Rushdie even manages to work in the falling value of the NASDAQ index and Amazon stock on the second page, and from there it is a long way down through a hell of IPOs, startups, eerily familiar hacker figures, Amadou Diallo, Hillary and Rudy, Elián González and "Gladiator."

The irony is heavy-handed, especially for a writer of Rushdie's talents. Does Rushdie honestly believe he is the first to note America's obsession with commercials, with commercialization? Why, when he has always been able to smoothly combine allegory and reality, does he insist on hitting us over the head with statements so oddly affected and pretentious as "America's need to make things American, to own them … was the mark of an odd insecurity"? No explanation follows this vast generalization, as if none were needed, as if everyone agrees with Rushdie's tired reinterpretation of New York as a soulless city.

But despite all that is misplaced and misused, Rushdie does not completely submerge his talent.

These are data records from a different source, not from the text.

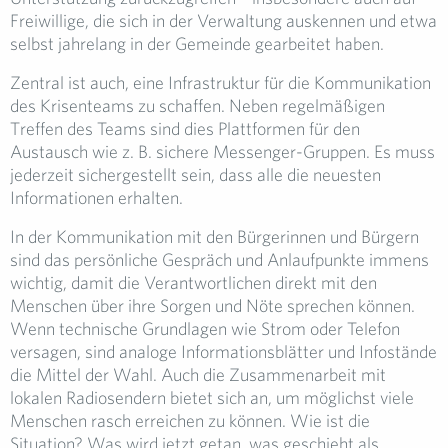
Freiwillige, die sich in der Verwaltung auskennen und etwa
selbst jahrelang in der Gemeinde gearbeitet haben.
Zentral ist auch, eine Infrastruktur für die Kommunikation
des Krisenteams zu schaffen. Neben regelmäßigen
Treffen des Teams sind dies Plattformen für den
Austausch wie z. B. sichere Messenger-Gruppen. Es muss
jederzeit sichergestellt sein, dass alle die neuesten
Informationen erhalten.
In der Kommunikation mit den Bürgerinnen und Bürgern
sind das persönliche Gespräch und Anlaufpunkte immens
wichtig, damit die Verantwortlichen direkt mit den
Menschen über ihre Sorgen und Nöte sprechen können.
Wenn technische Grundlagen wie Strom oder Telefon
versagen, sind analoge Informationsblätter und Infostände
die Mittel der Wahl. Auch die Zusammenarbeit mit
lokalen Radiosendern bietet sich an, um möglichst viele
Menschen rasch erreichen zu können. Wie ist die
Situation? Was wird jetzt getan, was geschieht als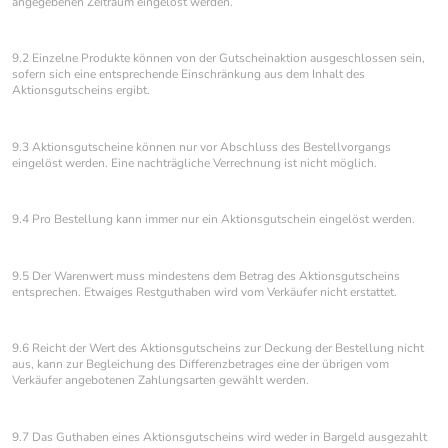
angegebenen Zeitraum eingelöst werden.
9.2 Einzelne Produkte können von der Gutscheinaktion ausgeschlossen sein,
sofern sich eine entsprechende Einschränkung aus dem Inhalt des
Aktionsgutscheins ergibt.
9.3 Aktionsgutscheine können nur vor Abschluss des Bestellvorgangs
eingelöst werden. Eine nachträgliche Verrechnung ist nicht möglich.
9.4 Pro Bestellung kann immer nur ein Aktionsgutschein eingelöst werden.
9.5 Der Warenwert muss mindestens dem Betrag des Aktionsgutscheins
entsprechen. Etwaiges Restguthaben wird vom Verkäufer nicht erstattet.
9.6 Reicht der Wert des Aktionsgutscheins zur Deckung der Bestellung nicht
aus, kann zur Begleichung des Differenzbetrages eine der übrigen vom
Verkäufer angebotenen Zahlungsarten gewählt werden.
9.7 Das Guthaben eines Aktionsgutscheins wird weder in Bargeld ausgezahlt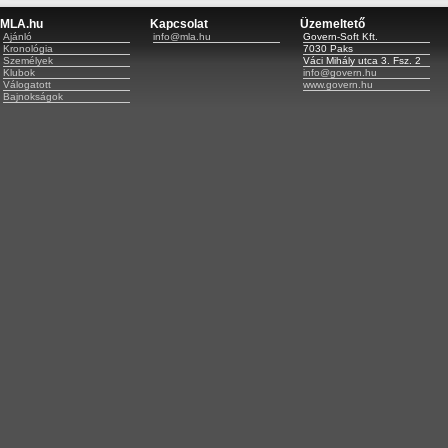
MLA.hu
Kapcsolat
Üzemeltető
Ajánló
info@mla.hu
Govern-Soft Kft.
Kronológia
7030 Paks
Személyek
Váci Mihály utca 3. Fsz. 2
Klubok
info@govern.hu
Válogatott
www.govern.hu
Bajnokságok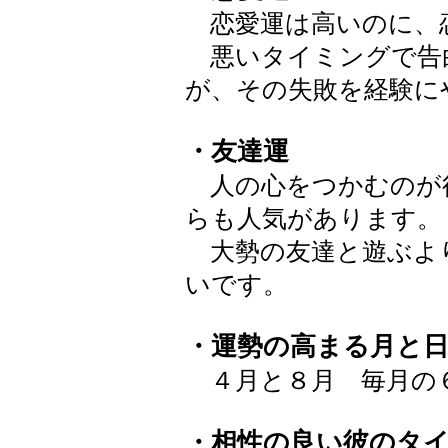
恋愛運は高いのに、
悪いタイミングで告
が、その失敗を経験に
・友達運
人の心をつかむのが
らも人気があります。
大勢の友達と遊ぶよ
いです。
・運勢の高まる月と
４月と８月 毎月の
・相性の良い彼のタ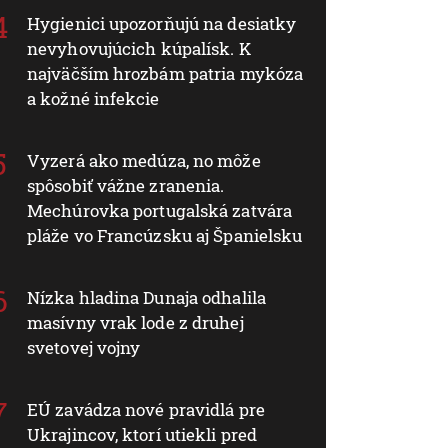
Hygienici upozorňujú na desiatky
nevyhovujúcich kúpalísk. K
najväčším hrozbám patria mykóza
a kožné infekcie
Vyzerá ako medúza, no môže
spôsobiť vážne zranenia.
Mechúrovka portugalská zatvára
pláže vo Francúzsku aj Španielsku
Nízka hladina Dunaja odhalila
masívny vrak lode z druhej
svetovej vojny
EÚ zavádza nové pravidlá pre
Ukrajincov, ktorí utiekli pred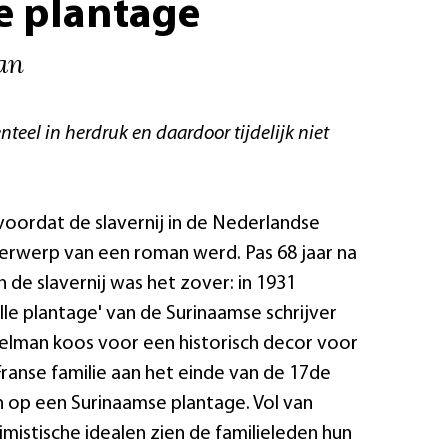
le plantage
an
nteel in herdruk en daardoor tijdelijk niet
voordat de slavernij in de Nederlandse
erwerp van een roman werd. Pas 68 jaar na
n de slavernij was het zover: in 1931
lle plantage' van de Surinaamse schrijver
elman koos voor een historisch decor voor
 Franse familie aan het einde van de 17de
h op een Surinaamse plantage. Vol van
imistische idealen zien de familieleden hun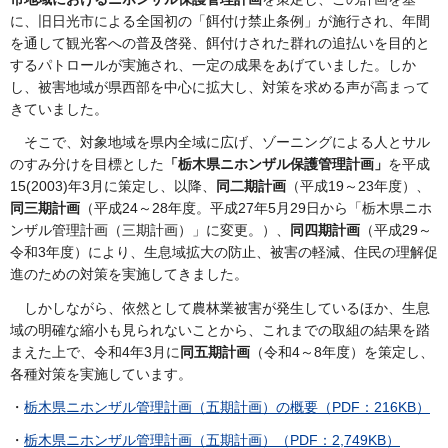
に、旧日光市による全国初の「餌付け禁止条例」が施行され、年間
を通して観光客への普及啓発、餌付けされた群れの追払いを目的と
するパトロールが実施され、一定の成果をあげていました。しか
し、被害地域が県西部を中心に拡大し、対策を求める声が高まって
きていました。
そこで、対象地域を県内全域に広げ、ゾーニングによる人とサル
のすみ分けを目標とした
「栃木県ニホンザル保護管理計画」
を平成
15(2003)年3月に策定し、以降、
同二期計画
（平成19～23年度）、
同三期計画
（平成24～28年度。平成27年5月29日から「栃木県ニホ
ンザル管理計画（三期計画）」に変更。）、
同四期計画
（平成29～
令和3年度）により、生息域拡大の防止、被害の軽減、住民の理解促
進のための対策を実施してきました。
しかしながら、依然として農林業被害が発生しているほか、生息
域の明確な縮小も見られないことから、これまでの取組の結果を踏
まえた上で、令和4年3月に
同五期計画
（令和4～8年度）を策定し、
各種対策を実施しています。
・
栃木県ニホンザル管理計画（五期計画）の概要（PDF：216KB）
・
栃木県ニホンザル管理計画（五期計画）（PDF：2,749KB）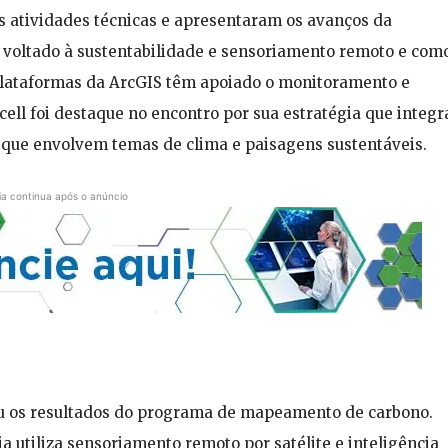
 atividades técnicas e apresentaram os avanços da
voltado à sustentabilidade e sensoriamento remoto e com
s plataformas da ArcGIS têm apoiado o monitoramento e
cell foi destaque no encontro por sua estratégia que integr
 que envolvem temas de clima e paisagens sustentáveis.
ia continua após o anúncio
u os resultados do programa de mapeamento de carbono.
utiliza sensoriamento remoto por satélite e inteligência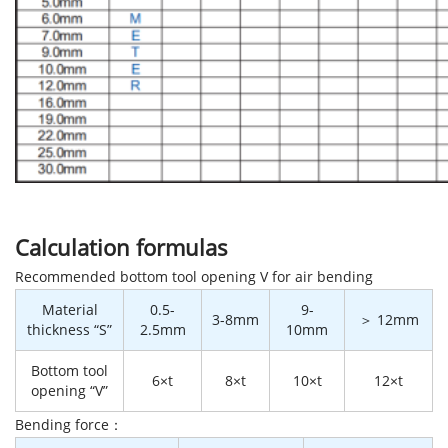
Calculation formulas
Recommended bottom tool opening V for air bending
Material
0.5-
9-
3-8mm
＞ 12mm
thickness “S”
2.5mm
10mm
Bottom tool
6×t
8×t
10×t
12×t
opening “V”
Bending force：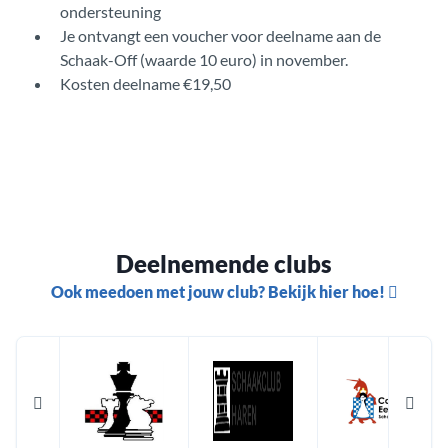
ondersteuning
Je ontvangt een voucher voor deelname aan de
Schaak-Off (waarde 10 euro) in november.
Kosten deelname €19,50
Deelnemende clubs
Ook meedoen met jouw club? Bekijk hier hoe!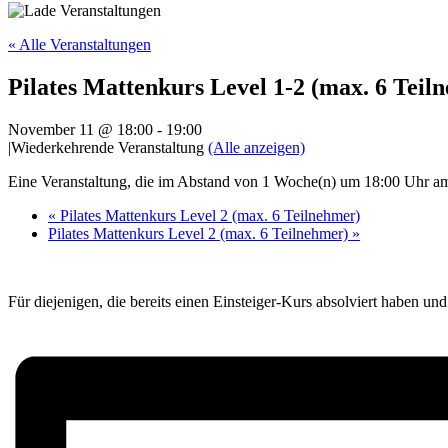
« Alle Veranstaltungen
Pilates Mattenkurs Level 1-2 (max. 6 Teil
November 11 @ 18:00
-
19:00
|
Wiederkehrende Veranstaltung
(Alle anzeigen)
Eine Veranstaltung, die im Abstand von 1 Woche(n) um 18:00 Uhr am 
«
Pilates Mattenkurs Level 2 (max. 6 Teilnehmer)
Pilates Mattenkurs Level 2 (max. 6 Teilnehmer)
»
Für diejenigen, die bereits einen Einsteiger-Kurs absolviert haben un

In places, there are hints of the Rushdie seen in "Haroun and the Sea of Stories," the mischievous side that delights in shattering expectations as much as he loves rebuilding them. One scene from Solanka's youth, in which he encounters a reclusive mystic with a tongue-twister name (try repeating Balasubramanyam Venkataraghavan five times), works the conventions of magical realism to charming effect. This scene only reminds us of what we are missing and fails to gel with the rest of the novel.

"Fury" has almost none of Rushdie's trademark flurry of words. Admittedly, his previous great works were, at times, virtually incomprehensible, but there was always a magic about their sheer verbosity and linguistic brilliance, while here we receive a more tedious version of events, culminating in a denouement that would seem tragic if we actually cared about any of the characters in the story.

By centering "Fury" around dolls (artistically and intellectually), Rushdie reduces New York to little more than a dollhouse, miniaturized and crudely painted, all energy drained. In a city as vast as New York, Rushdie should have been able to find characters and situations worthy of any story he wanted to tell. The mediocrity of "Fury" can only be attributed to a blunder by an otherwise spectacularly talented author-not to the location.